When complete, the solution structure should look like:

MySolution/
├── MySolution.sln
├── MySolution.AppHost/
│   ├── Program.cs                 # Orchestration configuration
│   ├── MySolution.AppHost.csproj
│   └── appsettings.json
├── MySolution.ServiceDefaults/
│   ├── Extensions.cs              # Service defaults implementation
│   └── MySolution.ServiceDefaults.csproj
├── MySolution.Api/
│   ├── Program.cs                 # Calls AddServiceDefaults()

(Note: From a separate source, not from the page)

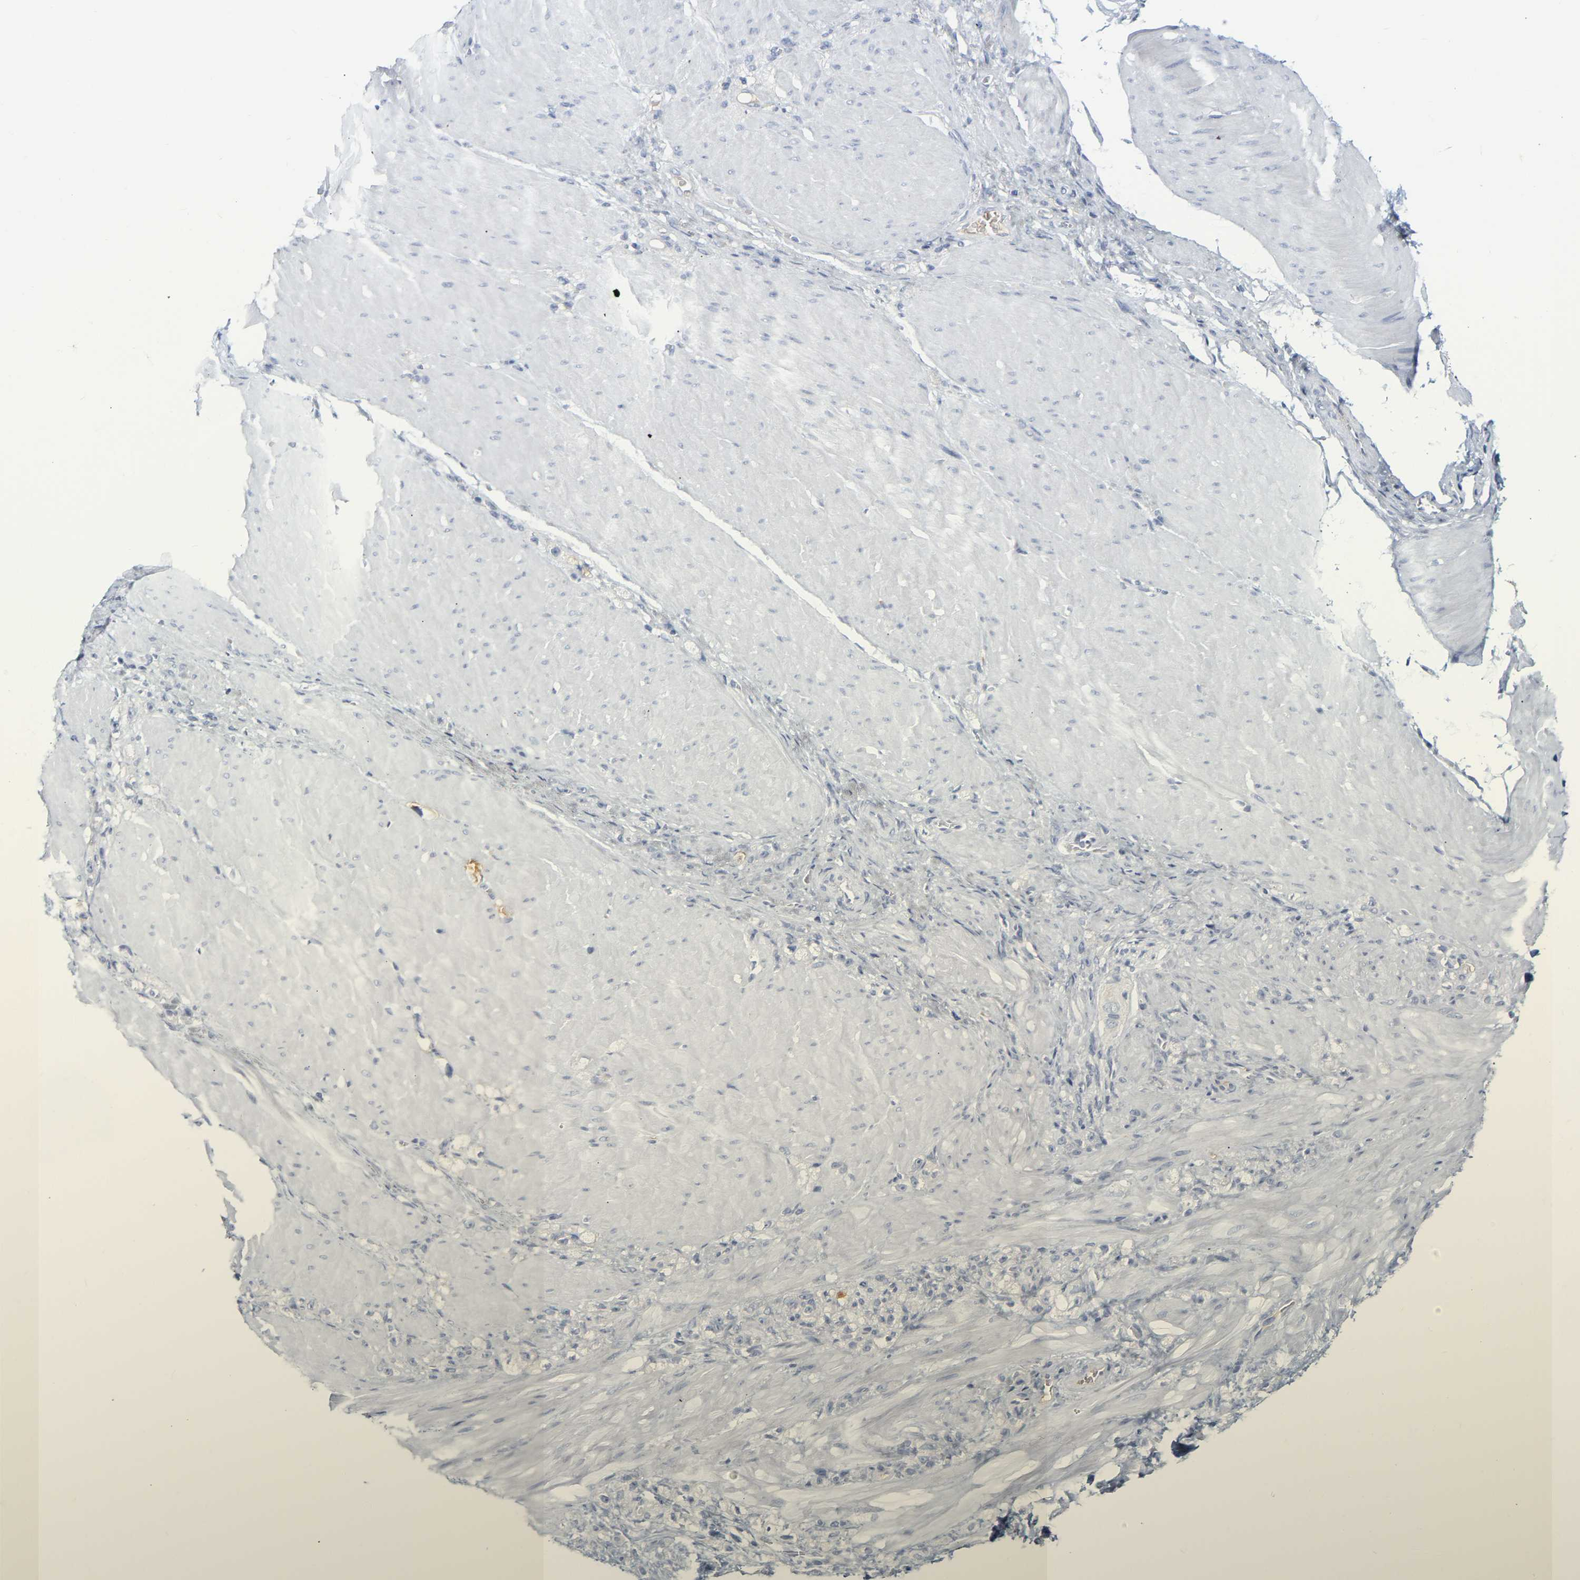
{"staining": {"intensity": "negative", "quantity": "none", "location": "none"}, "tissue": "stomach cancer", "cell_type": "Tumor cells", "image_type": "cancer", "snomed": [{"axis": "morphology", "description": "Normal tissue, NOS"}, {"axis": "morphology", "description": "Adenocarcinoma, NOS"}, {"axis": "topography", "description": "Stomach"}], "caption": "Tumor cells show no significant positivity in stomach cancer.", "gene": "GNAS", "patient": {"sex": "male", "age": 82}}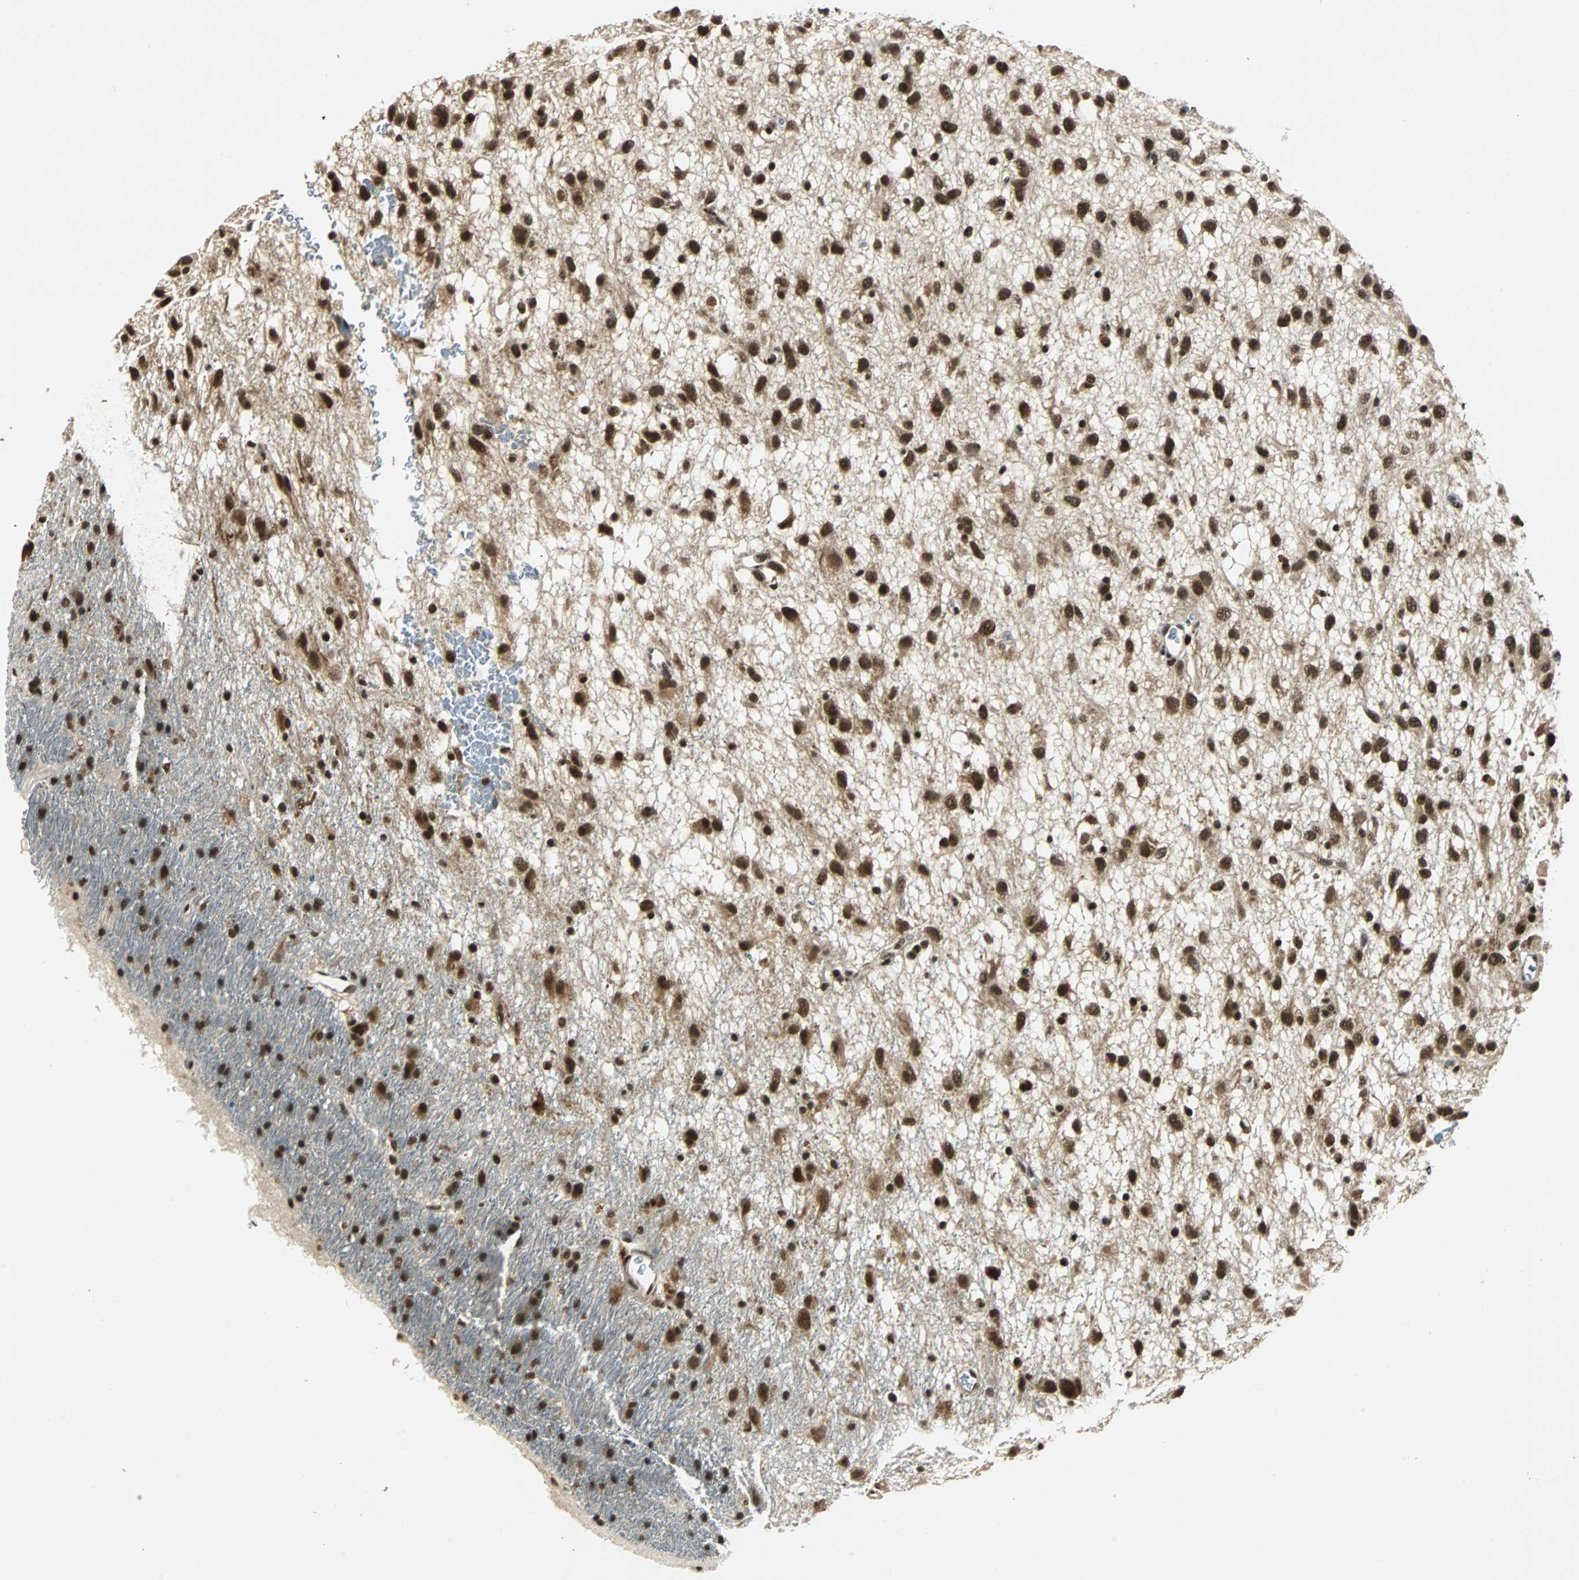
{"staining": {"intensity": "strong", "quantity": ">75%", "location": "nuclear"}, "tissue": "glioma", "cell_type": "Tumor cells", "image_type": "cancer", "snomed": [{"axis": "morphology", "description": "Glioma, malignant, Low grade"}, {"axis": "topography", "description": "Brain"}], "caption": "Malignant glioma (low-grade) stained with immunohistochemistry demonstrates strong nuclear staining in approximately >75% of tumor cells. Using DAB (3,3'-diaminobenzidine) (brown) and hematoxylin (blue) stains, captured at high magnification using brightfield microscopy.", "gene": "TAF5", "patient": {"sex": "male", "age": 77}}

│   └── MySolution.Api.csproj      # References ServiceDefaults
├── MySolution.Web/
│   ├── Program.cs                 # Calls AddServiceDefaults()
│   └── MySolution.Web.csproj      # References ServiceDefaults
└── MySolution.Worker/
    ├── Program.cs                 # Calls AddServiceDefaults()
    └── MySolution.Worker.csproj   # References ServiceDefaults

Running dotnet run --project MySolution.AppHost starts all services and opens the dashboard for monitoring and debugging the distributed application.